Many say new LHSAA playoff format is 'broken system'

The LHSAA will hand out nine championship trophies this weekend — the most ever awarded, and five more than when the Prep Classic started at the Mercedes-Benz Superdome 32 years ago.

Principals voted last January to split playoffs between non-select (public) and select (private and certain magnet) schools, and after much wrangling over what that would mean, settled on a nine-bracket system. Public schools continued to play in their traditional five-classification system, while the select schools were divided into four divisions.

The 32nd annual Prep Classic begins today with nine games over three days.

How the bigger Prep Classic — the original event included four games played on one day before expanding to five games over two days — plays out this weekend remains to be seen, and what’s next for the event will be determined next month at the LHSAA’s annual convention in Baton Rouge.

The LHSAA’s executive committee met earlier this month to begin discussing the January agenda, which will focus mainly on finding a permanent solution to the split.

One of the proposals would allow each class to vote whether or not to split during the playoffs. That would mean as few as five or as many as 10 different brackets. Another proposal would end the split altogether. A separate proposal would allow schools, such as John Curtis or Evangel, to play up in any class they desire. The current rule allows schools to play up only one class.

LHSAA executive director Kenny Henderson said he doesn’t know what will happen at the January meetings, but several coaches in the area and around the state are split on their desires.

Many coach Jess Curtis and Winnfield coach Andy Pyles said the split, which separated football powerhouses such as Curtis, Evangel and University Lab from traditional public schools, is a positive for schools such as theirs. Winnfield principal Jane Griffin authored the legislation that led to the playoff split.

Curtis said the current Class 2A bracket is more representative of what 2A football has traditionally been. The four semifinalists — Many, Winnfield, Kinder and Loreauville — were all schools from small, one-school towns.

“The privates have different rules,” Curtis said. “We have different rules. It’s unfair.”

Rick Hutson, the coach at Class 5A New Iberia, which lost in the second round to Zachary, said he wasn’t in favor of the split, but he can understand why some coaches are.

“I think the majority of the people I talk to are happy,” Hutson said. “I think some things need to be tweaked. I think nine champions is too many. But I think most people are happy with the split.”

Tommy Badon coaches at Westminster Christian Academy, a private school in Opelousas that competes in Class 2A. The Crusaders field a perenially strong football team that has advanced to the quarterfinals five times in the past decade, including in 2011 and 2012.

Westminster went 3-7 during the regular season this year, but the Crusaders still advanced to the Division III playoffs, where they lost to Archbishop Hannan in the first round.

Badon said he had “mixed emotions” about the current system.

“We know that we had no business being in the playoffs this year, and there were teams in our bracket with less business being in the playoffs than us,” he said. “When you have 0-fors and 1-fors and 2-fors in the playoffs, that’s not what athletics and sports is supposed to be about.

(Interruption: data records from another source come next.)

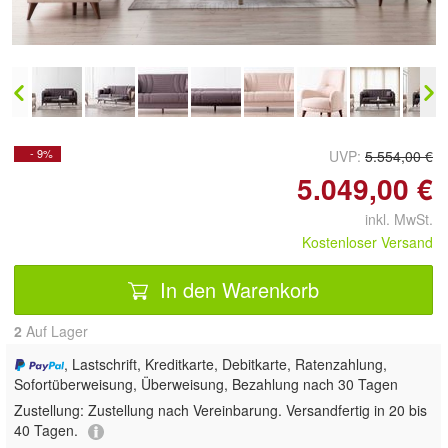
vergrößern
- 9%
UVP:
5.554,00 €
5.049,00 €
inkl. MwSt.
Kostenloser Versand
In den Warenkorb
2
Auf Lager
, Lastschrift, Kreditkarte, Debitkarte, Ratenzahlung,
Sofortüberweisung, Überweisung, Bezahlung nach 30 Tagen
Zustellung:
Zustellung nach Vereinbarung. Versandfertig in 20 bis
40 Tagen.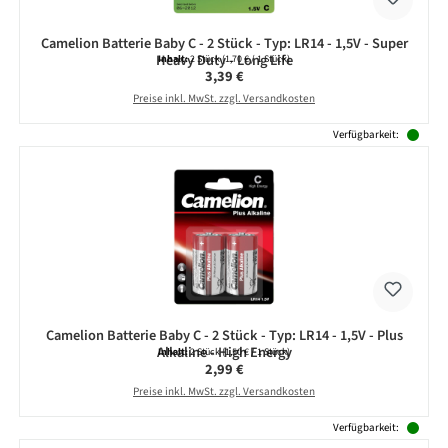
Camelion Batterie Baby C - 2 Stück - Typ: LR14 - 1,5V - Super
Heavy Duty - Long Life
Inhalt:
2 Stück
(1,70 € / 1 Stück)
Regulärer Preis:
3,39 €
Preise inkl. MwSt. zzgl. Versandkosten
Verfügbarkeit:
Camelion Batterie Baby C - 2 Stück - Typ: LR14 - 1,5V - Plus
Alkaline - High Energy
Inhalt:
2 Stück
(1,50 € / 1 Stück)
Regulärer Preis:
2,99 €
Preise inkl. MwSt. zzgl. Versandkosten
Verfügbarkeit:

“But then again, I’ve heard people say that it’s nice that so-and-so made it for the first time. It’s exciting for those schools, but are they only there because they didn’t play some of the better schools?”

Tommy Byler, the coach at North Vermilion, which lost in the first round of the Class 3A playoffs, said he saw pros and cons with the current system. In some of the smaller classes, where there weren’t enough teams to fill up a 32-team bracket, there were teams who didn’t win a game that advanced to the playoffs.

“That’s not too good of a system in that class,” he said.

However, that doesn’t mean the system was a total wash. It created “some interesting matchups” early in the playoffs and allowed some teams to advance deeper in the playoffs than they’ve ever been before.

“For some schools, like a Kinder or in Shreveport with Byrd or Parkway, it’s created a lot of excitement. It’s big-time excitement for those schools,” Byler said. “I also think that it’s going to create better matchups in the Dome. I think there’s going to be more excitement in the Dome. I think the games will be better. It got to where it was the same teams every year.”